◆ EXERCISE BRIEF ◆
Wherever a picture sits, omit it. Output the rest of the listing exactly.

◆ AVAILABLE RECORDS ◆
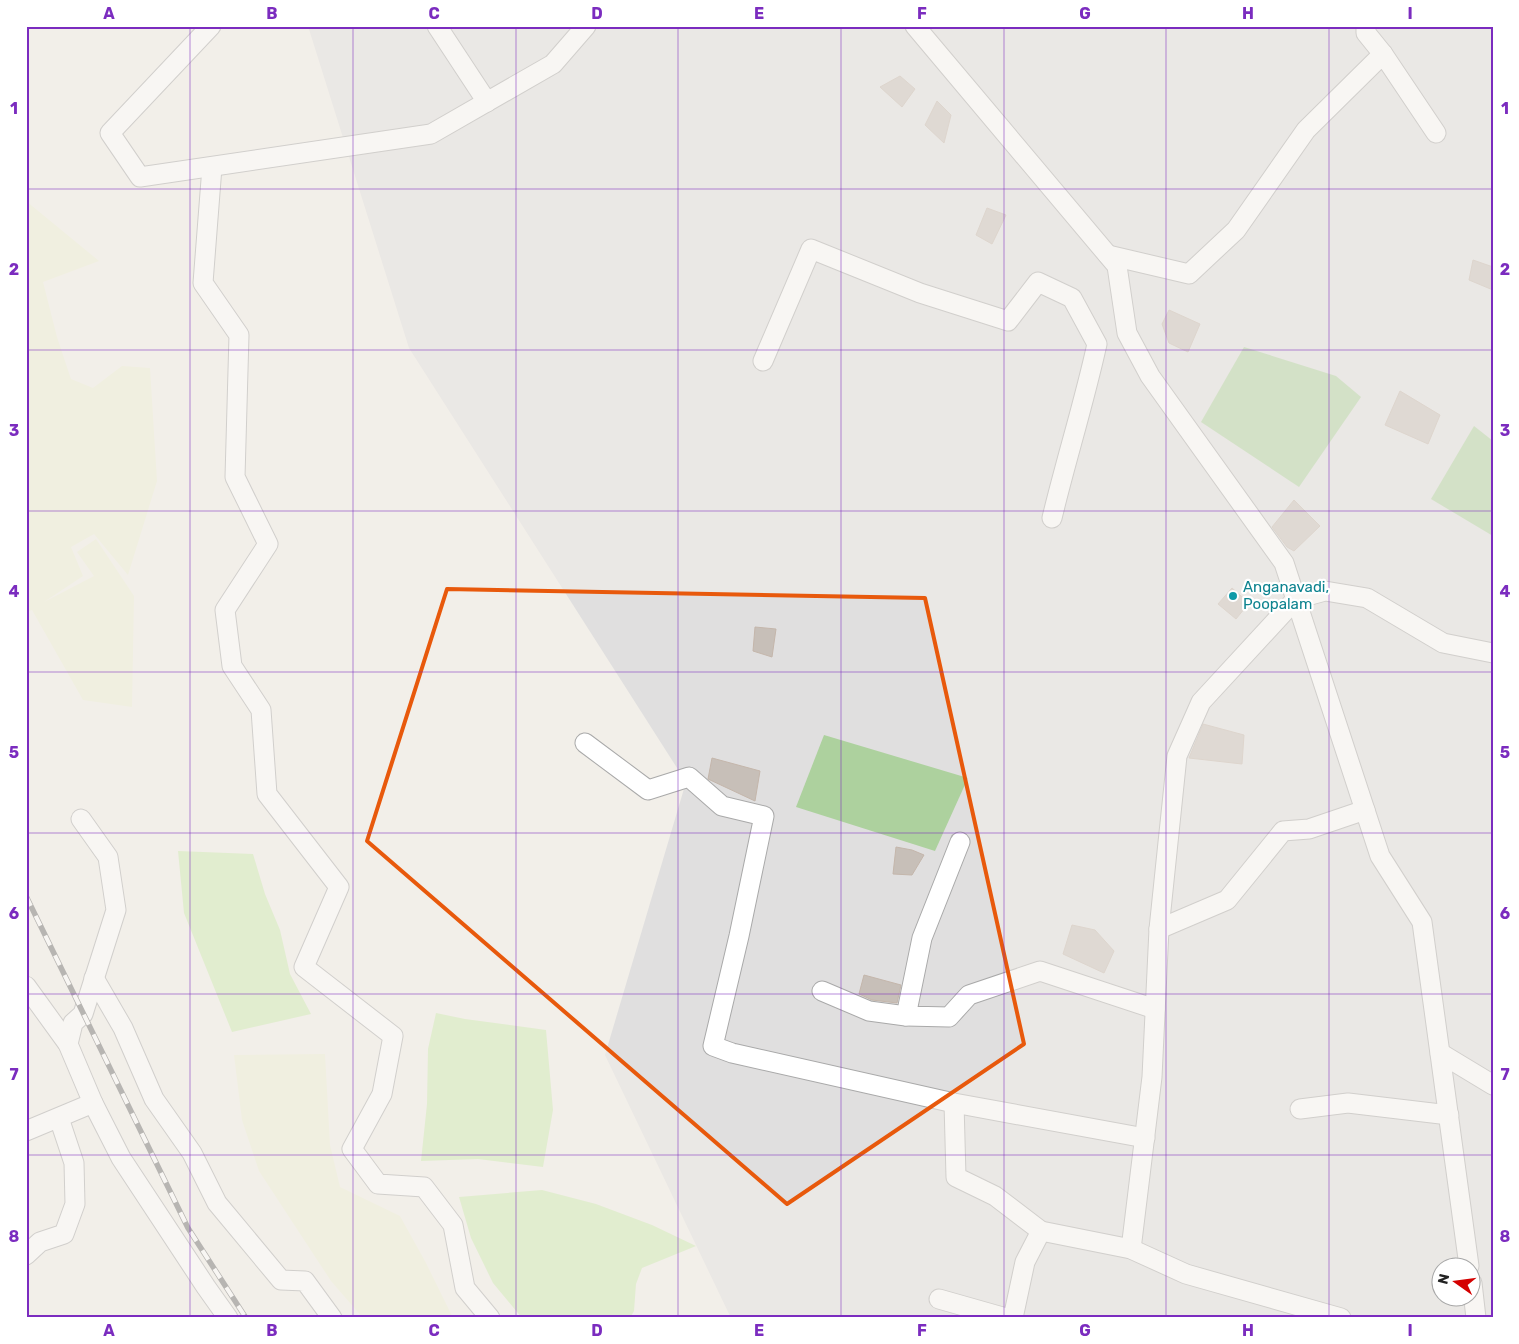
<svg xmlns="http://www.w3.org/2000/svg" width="1519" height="1344" font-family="Rubik,sans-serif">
<rect width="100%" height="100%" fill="#f2efe9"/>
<path fill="#e0dfdf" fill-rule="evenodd" d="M308,26H1493V1318H731L605,1055L686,782L409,348ZM1442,1266H1472V1296H1442Z"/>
<g fill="#eef0d5">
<polygon points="26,201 99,261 43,282 57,337 71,379 93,388 122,366 150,368 157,481 128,575 94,534 71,547 83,576 44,602 94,576 77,552 96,539 134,596 132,707 83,700 32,610 26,612"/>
<polygon points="325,1054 330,1145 340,1187 400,1216 426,1263 453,1318 363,1318 331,1281 259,1171 242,1120 234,1055"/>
</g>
<g fill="#cdebb0">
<polygon points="178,851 253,854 265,894 280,930 290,974 311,1014 232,1032 184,913"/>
<polygon points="436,1013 465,1019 546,1030 553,1110 543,1167 478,1159 421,1161 427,1104 428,1049"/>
<polygon points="542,1190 596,1204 652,1225 696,1246 642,1268 636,1284 634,1311 630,1318 522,1318 493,1283 471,1238 459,1197"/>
</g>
<g fill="#add19e">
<polygon points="1244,347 1336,376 1361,397 1299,487 1201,422"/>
<polygon points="1474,426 1493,441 1493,536 1431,499"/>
<polygon points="824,735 968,778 935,851 796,807"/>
</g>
<g fill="#c7bfb8" stroke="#c4b6ab">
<polygon points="900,76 915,89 902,107 880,87"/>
<polygon points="937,101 951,115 944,143 925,125"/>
<polygon points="987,208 1006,215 992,244 976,235"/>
<polygon points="1473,260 1493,267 1493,290 1469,280"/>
<polygon points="1169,310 1200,324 1188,352 1169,343 1162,324"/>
<polygon points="1400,391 1440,415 1428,444 1385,425"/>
<polygon points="1294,500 1320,526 1294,551 1287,547 1272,527"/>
<polygon points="1232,588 1249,603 1236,619 1218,604"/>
<polygon points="755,627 776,629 772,657 753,651"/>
<polygon points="1203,724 1244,735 1242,764 1189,758"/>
<polygon points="712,758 760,771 755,801 708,779"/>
<polygon points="896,847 912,850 924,855 912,875 893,874"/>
<polygon points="1072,925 1095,930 1114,951 1104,973 1063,954"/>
<polygon points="864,975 901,985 897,1003 872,1000 859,994"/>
</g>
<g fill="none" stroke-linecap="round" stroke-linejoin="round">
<g stroke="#a9a9a9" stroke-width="21">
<g id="minor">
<polyline points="211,26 110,133 140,177 431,134 553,64 586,26"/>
<polyline points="437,26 487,102"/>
<polyline points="915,26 1117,266 1127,333 1150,376 1284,563 1380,856 1422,922 1469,1266"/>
<polyline points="1366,26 1366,33 1383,54"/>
<polyline points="212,167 203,283 239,335 235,477 268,544 225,610 232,666 261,710 267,794 339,887 304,967 393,1036 382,1094 352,1149 378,1184 424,1187 453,1225 465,1288 490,1318"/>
<polyline points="1108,255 1189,274 1236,230 1306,130 1383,54 1436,133"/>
<path d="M763,361L811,249L920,293L1008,321L1038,282L1072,298L1097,344C1084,403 1066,460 1052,518"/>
<polyline points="585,743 648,790 689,777 722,806 764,816 739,936 713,1046 732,1053 954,1103 1145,1138"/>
<polyline points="960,842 922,938 906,1016 949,1017 969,995 1040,971 1155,1009"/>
<polyline points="1159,929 1227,900 1283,831 1309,829 1365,810"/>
<polyline points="94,978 123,1028 154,1099 192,1153 217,1203 281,1280 305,1281 332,1318"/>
<polyline points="26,986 68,1044 93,1103 26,1131"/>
<polyline points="822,991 869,1011 906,1016"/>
<polyline points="68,1044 73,1023 83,1014 116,910 108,857 81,819"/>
<polyline points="1440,1053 1493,1085"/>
<polyline points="93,1103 121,1158 206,1287 228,1318"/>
<polyline points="954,1103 956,1177 995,1196 1041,1231 1131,1249 1186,1274 1341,1318"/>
<polyline points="1300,1109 1348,1103 1449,1115"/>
<polyline points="1131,1249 1152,1077 1159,929 1177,756 1201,702 1296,599 1325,591 1367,598 1443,643 1493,653"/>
<polyline points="26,1255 40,1242 64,1234 75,1204 74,1163 59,1118"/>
<polyline points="1472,1283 1476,1318"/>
<polyline points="939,1299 1006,1318"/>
<polyline points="1013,1318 1025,1262 1041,1231"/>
</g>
</g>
<use href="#minor" stroke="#fff" stroke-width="19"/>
<g stroke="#707070" stroke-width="5.5">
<polyline id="rail" points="26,896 188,1228 246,1318"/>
</g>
<use href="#rail" stroke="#fff" stroke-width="4" stroke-dasharray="11" stroke-linecap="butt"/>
</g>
<path d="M0 0H1519V1344H0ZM447,589L925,598L1024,1044L787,1204L367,841Z" fill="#f2efe9" fill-opacity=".55" fill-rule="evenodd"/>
<path fill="none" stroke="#e8590c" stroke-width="4" stroke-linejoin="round" d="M447,589L925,598L1024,1044L787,1204L367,841Z"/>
<path fill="none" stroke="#7b2cbf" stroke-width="1" stroke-opacity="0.55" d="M190,26V1318M353,26V1318M516,26V1318M678,26V1318M841,26V1318M1004,26V1318M1166,26V1318M1329,26V1318M26,189H1493M26,350H1493M26,511H1493M26,672H1493M26,833H1493M26,994H1493M26,1155H1493"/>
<circle fill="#0f9aa8" stroke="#fff" stroke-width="2" cx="1233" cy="596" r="5"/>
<g text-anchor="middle" stroke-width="4.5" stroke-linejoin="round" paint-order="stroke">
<g font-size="15" fill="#0d838f" stroke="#fff" text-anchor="start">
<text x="1243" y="592">Anganavadi,<tspan x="1243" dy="17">Poopalam</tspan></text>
</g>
</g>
<rect width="1519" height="1344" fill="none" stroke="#ffffff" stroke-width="55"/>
<g transform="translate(1456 1282) rotate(284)"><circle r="24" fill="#ffffff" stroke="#a7a7a7"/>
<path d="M0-4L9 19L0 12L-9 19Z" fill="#d40000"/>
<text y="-8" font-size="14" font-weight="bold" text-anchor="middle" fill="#222222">N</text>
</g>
<rect x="28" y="28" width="1464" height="1288" fill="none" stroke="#7b2cbf" stroke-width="2"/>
<g font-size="16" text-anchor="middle" font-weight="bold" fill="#7b2cbf">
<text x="109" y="19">A</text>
<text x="272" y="19">B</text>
<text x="434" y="19">C</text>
<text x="597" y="19">D</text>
<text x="759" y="19">E</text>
<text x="922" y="19">F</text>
<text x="1085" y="19">G</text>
<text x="1248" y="19">H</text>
<text x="1410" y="19">I</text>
<text x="14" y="114">1</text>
<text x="1505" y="114">1</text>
<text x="14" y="275">2</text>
<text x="1505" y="275">2</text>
<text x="14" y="436">3</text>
<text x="1505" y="436">3</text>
<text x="14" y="597">4</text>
<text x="1505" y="597">4</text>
<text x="14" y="758">5</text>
<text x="1505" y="758">5</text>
<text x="14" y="919">6</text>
<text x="1505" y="919">6</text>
<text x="14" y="1080">7</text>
<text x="1505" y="1080">7</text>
<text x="14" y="1242">8</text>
<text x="1505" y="1242">8</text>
<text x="109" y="1336">A</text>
<text x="272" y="1336">B</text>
<text x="434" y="1336">C</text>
<text x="597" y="1336">D</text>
<text x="759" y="1336">E</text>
<text x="922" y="1336">F</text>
<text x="1085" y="1336">G</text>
<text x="1248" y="1336">H</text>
<text x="1410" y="1336">I</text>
</g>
</svg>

◆ RESULT OF THIS TASK ◆
<svg xmlns="http://www.w3.org/2000/svg" width="1519" height="1344" font-family="Rubik,sans-serif">
<rect width="100%" height="100%" fill="#f2efe9"/>
<path fill="#e0dfdf" fill-rule="evenodd" d="M308,26H1493V1318H731L605,1055L686,782L409,348ZM1442,1266H1472V1296H1442Z"/>
<g fill="#eef0d5">
<polygon points="26,201 99,261 43,282 57,337 71,379 93,388 122,366 150,368 157,481 128,575 94,534 71,547 83,576 44,602 94,576 77,552 96,539 134,596 132,707 83,700 32,610 26,612"/>
<polygon points="325,1054 330,1145 340,1187 400,1216 426,1263 453,1318 363,1318 331,1281 259,1171 242,1120 234,1055"/>
</g>
<g fill="#cdebb0">
<polygon points="178,851 253,854 265,894 280,930 290,974 311,1014 232,1032 184,913"/>
<polygon points="436,1013 465,1019 546,1030 553,1110 543,1167 478,1159 421,1161 427,1104 428,1049"/>
<polygon points="542,1190 596,1204 652,1225 696,1246 642,1268 636,1284 634,1311 630,1318 522,1318 493,1283 471,1238 459,1197"/>
</g>
<g fill="#add19e">
<polygon points="1244,347 1336,376 1361,397 1299,487 1201,422"/>
<polygon points="1474,426 1493,441 1493,536 1431,499"/>
<polygon points="824,735 968,778 935,851 796,807"/>
</g>
<g fill="#c7bfb8" stroke="#c4b6ab">
<polygon points="900,76 915,89 902,107 880,87"/>
<polygon points="937,101 951,115 944,143 925,125"/>
<polygon points="987,208 1006,215 992,244 976,235"/>
<polygon points="1473,260 1493,267 1493,290 1469,280"/>
<polygon points="1169,310 1200,324 1188,352 1169,343 1162,324"/>
<polygon points="1400,391 1440,415 1428,444 1385,425"/>
<polygon points="1294,500 1320,526 1294,551 1287,547 1272,527"/>
<polygon points="1232,588 1249,603 1236,619 1218,604"/>
<polygon points="755,627 776,629 772,657 753,651"/>
<polygon points="1203,724 1244,735 1242,764 1189,758"/>
<polygon points="712,758 760,771 755,801 708,779"/>
<polygon points="896,847 912,850 924,855 912,875 893,874"/>
<polygon points="1072,925 1095,930 1114,951 1104,973 1063,954"/>
<polygon points="864,975 901,985 897,1003 872,1000 859,994"/>
</g>
<g fill="none" stroke-linecap="round" stroke-linejoin="round">
<g stroke="#a9a9a9" stroke-width="21">
<g id="minor">
<polyline points="211,26 110,133 140,177 431,134 553,64 586,26"/>
<polyline points="437,26 487,102"/>
<polyline points="915,26 1117,266 1127,333 1150,376 1284,563 1380,856 1422,922 1469,1266"/>
<polyline points="1366,26 1366,33 1383,54"/>
<polyline points="212,167 203,283 239,335 235,477 268,544 225,610 232,666 261,710 267,794 339,887 304,967 393,1036 382,1094 352,1149 378,1184 424,1187 453,1225 465,1288 490,1318"/>
<polyline points="1108,255 1189,274 1236,230 1306,130 1383,54 1436,133"/>
<path d="M763,361L811,249L920,293L1008,321L1038,282L1072,298L1097,344C1084,403 1066,460 1052,518"/>
<polyline points="585,743 648,790 689,777 722,806 764,816 739,936 713,1046 732,1053 954,1103 1145,1138"/>
<polyline points="960,842 922,938 906,1016 949,1017 969,995 1040,971 1155,1009"/>
<polyline points="1159,929 1227,900 1283,831 1309,829 1365,810"/>
<polyline points="94,978 123,1028 154,1099 192,1153 217,1203 281,1280 305,1281 332,1318"/>
<polyline points="26,986 68,1044 93,1103 26,1131"/>
<polyline points="822,991 869,1011 906,1016"/>
<polyline points="68,1044 73,1023 83,1014 116,910 108,857 81,819"/>
<polyline points="1440,1053 1493,1085"/>
<polyline points="93,1103 121,1158 206,1287 228,1318"/>
<polyline points="954,1103 956,1177 995,1196 1041,1231 1131,1249 1186,1274 1341,1318"/>
<polyline points="1300,1109 1348,1103 1449,1115"/>
<polyline points="1131,1249 1152,1077 1159,929 1177,756 1201,702 1296,599 1325,591 1367,598 1443,643 1493,653"/>
<polyline points="26,1255 40,1242 64,1234 75,1204 74,1163 59,1118"/>
<polyline points="1472,1283 1476,1318"/>
<polyline points="939,1299 1006,1318"/>
<polyline points="1013,1318 1025,1262 1041,1231"/>
</g>
</g>
<use href="#minor" stroke="#fff" stroke-width="19"/>
<g stroke="#707070" stroke-width="5.5">
<polyline id="rail" points="26,896 188,1228 246,1318"/>
</g>
<use href="#rail" stroke="#fff" stroke-width="4" stroke-dasharray="11" stroke-linecap="butt"/>
</g>
<path d="M0 0H1519V1344H0ZM447,589L925,598L1024,1044L787,1204L367,841Z" fill="#f2efe9" fill-opacity=".55" fill-rule="evenodd"/>
<path fill="none" stroke="#e8590c" stroke-width="4" stroke-linejoin="round" d="M447,589L925,598L1024,1044L787,1204L367,841Z"/>
<path fill="none" stroke="#7b2cbf" stroke-width="1" stroke-opacity="0.55" d="M190,26V1318M353,26V1318M516,26V1318M678,26V1318M841,26V1318M1004,26V1318M1166,26V1318M1329,26V1318M26,189H1493M26,350H1493M26,511H1493M26,672H1493M26,833H1493M26,994H1493M26,1155H1493"/>
<circle fill="#0f9aa8" stroke="#fff" stroke-width="2" cx="1233" cy="596" r="5"/>
<g text-anchor="middle" stroke-width="4.5" stroke-linejoin="round" paint-order="stroke">
<g font-size="15" fill="#0d838f" stroke="#fff" text-anchor="start">
<text x="1243" y="592">Anganavadi,<tspan x="1243" dy="17">Poopalam</tspan></text>
</g>
</g>
<rect width="1519" height="1344" fill="none" stroke="#ffffff" stroke-width="55"/>
<g transform="translate(1456 1282) rotate(284)"><circle r="24" fill="#ffffff" stroke="#a7a7a7"/>
<path d="M0-4L9 19L0 12L-9 19Z" fill="#d40000"/>
<text y="-8" font-size="14" font-weight="bold" text-anchor="middle" fill="#222222">N</text>
</g>
<rect x="28" y="28" width="1464" height="1288" fill="none" stroke="#7b2cbf" stroke-width="2"/>
<g font-size="16" text-anchor="middle" font-weight="bold" fill="#7b2cbf">
<text x="109" y="19">A</text>
<text x="272" y="19">B</text>
<text x="434" y="19">C</text>
<text x="597" y="19">D</text>
<text x="759" y="19">E</text>
<text x="922" y="19">F</text>
<text x="1085" y="19">G</text>
<text x="1248" y="19">H</text>
<text x="1410" y="19">I</text>
<text x="14" y="114">1</text>
<text x="1505" y="114">1</text>
<text x="14" y="275">2</text>
<text x="1505" y="275">2</text>
<text x="14" y="436">3</text>
<text x="1505" y="436">3</text>
<text x="14" y="597">4</text>
<text x="1505" y="597">4</text>
<text x="14" y="758">5</text>
<text x="1505" y="758">5</text>
<text x="14" y="919">6</text>
<text x="1505" y="919">6</text>
<text x="14" y="1080">7</text>
<text x="1505" y="1080">7</text>
<text x="14" y="1242">8</text>
<text x="1505" y="1242">8</text>
<text x="109" y="1336">A</text>
<text x="272" y="1336">B</text>
<text x="434" y="1336">C</text>
<text x="597" y="1336">D</text>
<text x="759" y="1336">E</text>
<text x="922" y="1336">F</text>
<text x="1085" y="1336">G</text>
<text x="1248" y="1336">H</text>
<text x="1410" y="1336">I</text>
</g>
</svg>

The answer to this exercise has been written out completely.